Segment Open
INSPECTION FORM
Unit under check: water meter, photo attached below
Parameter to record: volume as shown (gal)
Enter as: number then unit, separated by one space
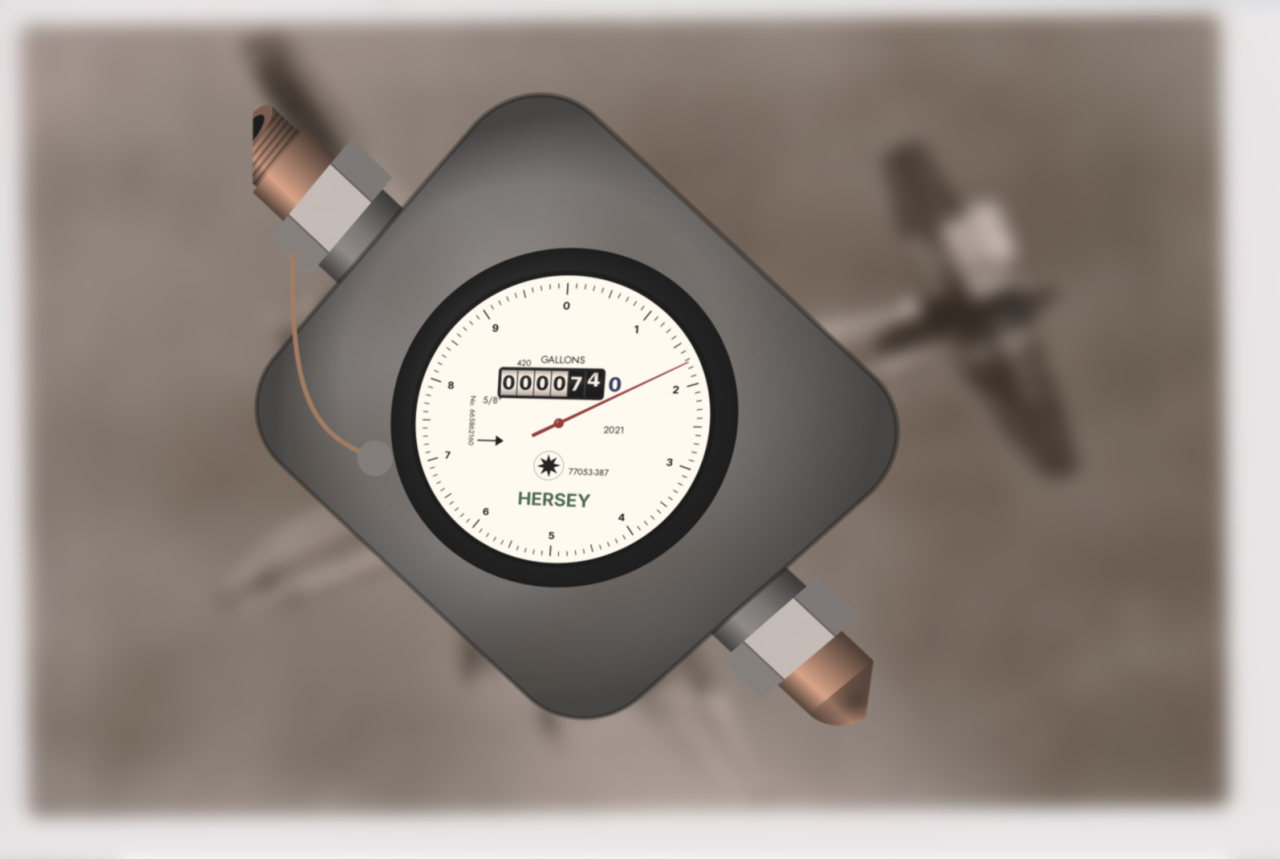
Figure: 741.7 gal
Segment Closed
Output all of the rows above verbatim, preserving each line as it appears, but omit the picture.

◆ **Task answer**
INSPECTION FORM
Unit under check: water meter, photo attached below
Parameter to record: volume as shown (gal)
Enter as: number then unit, separated by one space
Figure: 741.7 gal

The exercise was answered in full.